Extract to read

![Dev Dependencies](https://david-dm.org/signicode/scramjet/dev-status.svg)
What does it do?
Scramjet is a powerful, yet simple functional stream programming framework written on top of node.js object streams that
exposes a standards inspired javascript API and written fully in native ES6. Thanks to it some built in optimizations
scramjet is much faster than similar frameworks in asynchronous operations (like for instance calling an API).
It is built upon the logic behind three well known javascript array operations - namingly map, filter and reduce. This
means that if you've ever performed operations on an Array in JavaScript - you already know Scramjet like the back of
your hand.
The main advantage of scramjet is running asynchronous operations on your data streams. First of all it allows you to
perform the transformations both synchronously and asynchronously by using the same API - so now you can "map" your
stream from whatever source and call any number of API's consecutively.
The benchmarks are punblished in the scramjet-benchmark repo.
Example
How about a CSV parser of all the parkings in the city of Wrocław from http://www.wroclaw.pl/open-data/...
const request = require("request");
const StringStream = require("scramjet").StringStream;
let columns = null;
request.get("http://www.wroclaw.pl/open-data/opendata/its/parkingi/parkingi.csv")
.pipe(new StringStream())
.split("\n")
.parse((line) => line.split(";"))
.pop(1, (data) => columns = data)
.map((data) => columns.reduce((acc, id, i) => (acc[id] = data[i], acc), {}))
.on("data", console.log.bind(console))

Data listing
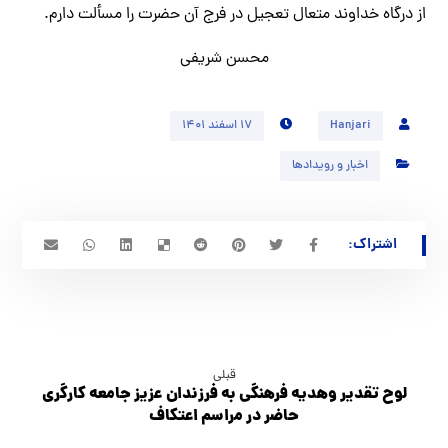
از درگاه خداوند متعال تعجیل در فرج آن حضرت را مسألت دارم.
محسن شریفی
Hanjari
۱۷ اسفند ۱۴۰۱
اخبار و رویدادها
قبلی
لوح تقدير وهديه فرهنگي به فرزندان عزيز جامعه كارگري
حاضر در مراسم اعتكاف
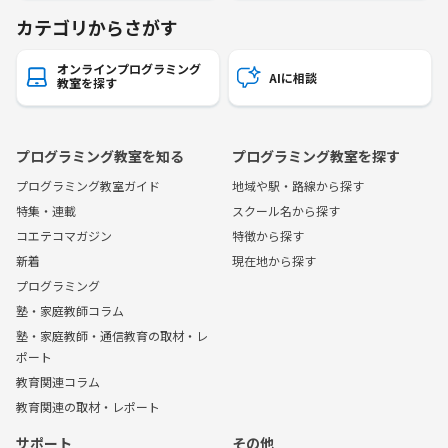
カテゴリからさがす
オンラインプログラミング
AIに相談
教室を探す
プログラミング教室を知る
プログラミング教室を探す
プログラミング教室ガイド
地域や駅・路線から探す
特集・連載
スクール名から探す
コエテコマガジン
特徴から探す
新着
現在地から探す
プログラミング
塾・家庭教師コラム
塾・家庭教師・通信教育の取材・レ
ポート
教育関連コラム
教育関連の取材・レポート
サポート
その他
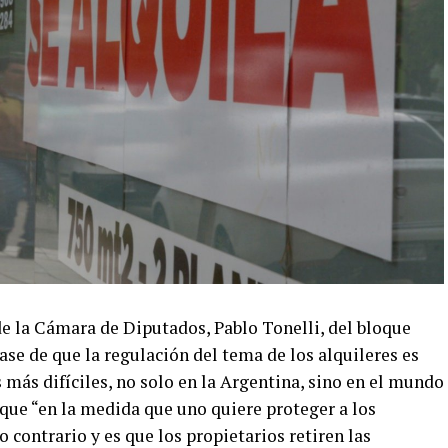
 de la Cámara de Diputados, Pablo Tonelli, del bloque
base de que la regulación del tema de los alquileres es
más difíciles, no solo en la Argentina, sino en el mundo
rque “en la medida que uno quiere proteger a los
 contrario y es que los propietarios retiren las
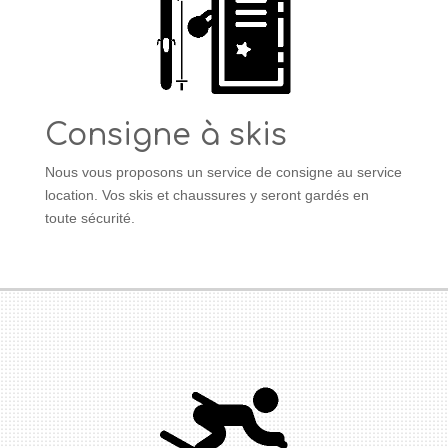
Consigne à skis
Nous vous proposons un service de consigne au service
location. Vos skis et chaussures y seront gardés en
toute sécurité.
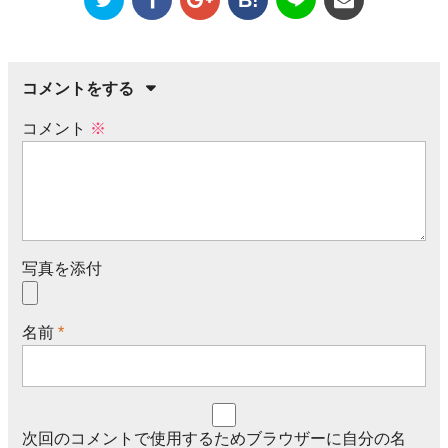
コメントをする
コメント
※
写真を添付
名前
*
次回のコメントで使用するためブラウザーに自分の名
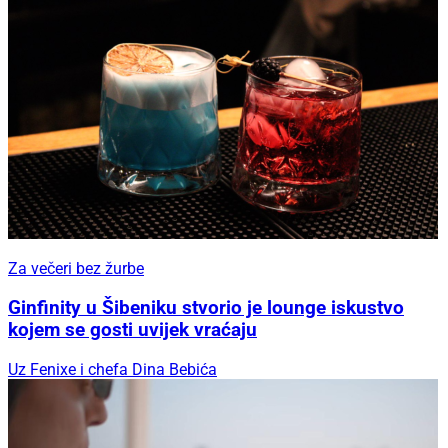
Za večeri bez žurbe
Ginfinity u Šibeniku stvorio je lounge iskustvo
kojem se gosti uvijek vraćaju
Uz Fenixe i chefa Dina Bebića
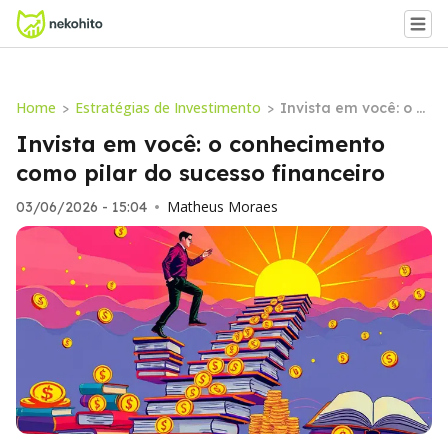
Home
Estratégias de Investimento
>
>
Invista em você: o c
onhecimento como p
Invista em você: o conhecimento
ilar do sucesso finan
como pilar do sucesso financeiro
ceiro
Matheus Moraes
03/06/2026 - 15:04
•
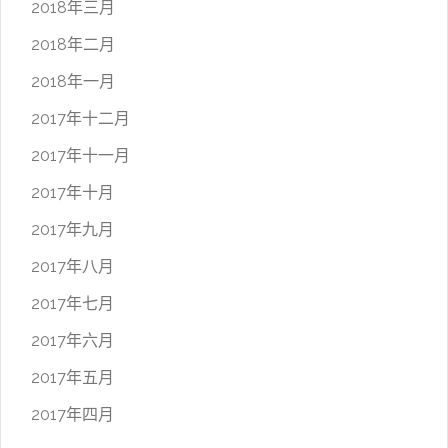
2018年三月
2018年二月
2018年一月
2017年十二月
2017年十一月
2017年十月
2017年九月
2017年八月
2017年七月
2017年六月
2017年五月
2017年四月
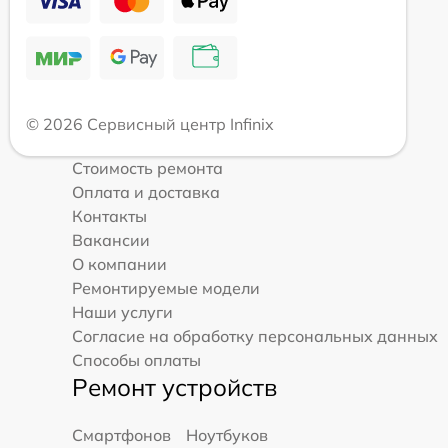
© 2026 Сервисный центр Infinix
Стоимость ремонта
Оплата и доставка
Контакты
Вакансии
О компании
Ремонтируемые модели
Наши услуги
Согласие на обработку персональных данных
Способы оплаты
Ремонт устройств
Смартфонов
Ноутбуков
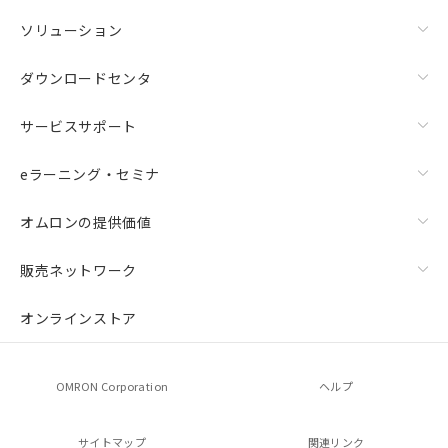
ソリューション
ダウンロードセンタ
サービスサポート
eラーニング・セミナ
オムロンの提供価値
販売ネットワーク
オンラインストア
OMRON Corporation
ヘルプ
サイトマップ
関連リンク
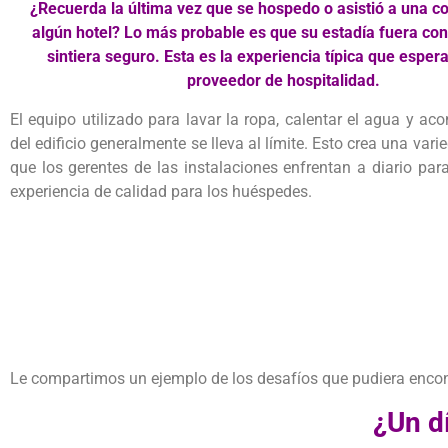
¿Recuerda la última vez que se hospedo o asistió a una c
algún hotel? Lo más probable es que su estadía fuera con
sintiera seguro. Esta es la experiencia típica que espe
proveedor de hospitalidad.
El equipo utilizado para lavar la ropa, calentar el agua y aco
del edificio generalmente se lleva al límite. Esto crea una var
que los gerentes de las instalaciones enfrentan a diario par
experiencia de calidad para los huéspedes.
Le compartimos un ejemplo de los desafíos que pudiera encont
¿Un d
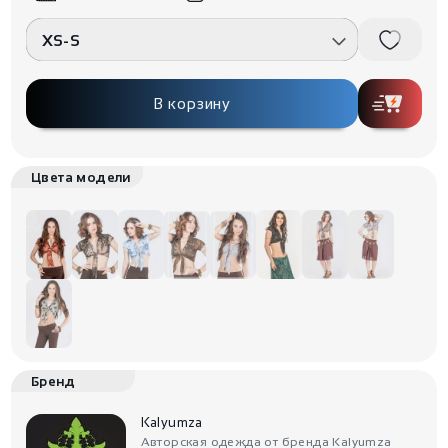
XS-S
В корзину
Цвета модели
Бренд
Kalyumza
Авторская одежда от бренда Kalyumza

Task instructions
Copy the Scramjet text again from "The benchmarks are" to "Wrocław from http://www.wroclaw.pl/open-data/...", swapping "benchmarks" for "speed tests".

Task answer
The speed tests are punblished in the scramjet-benchmark repo.
Example
How about a CSV parser of all the parkings in the city of Wrocław from http://www.wroclaw.pl/open-data/...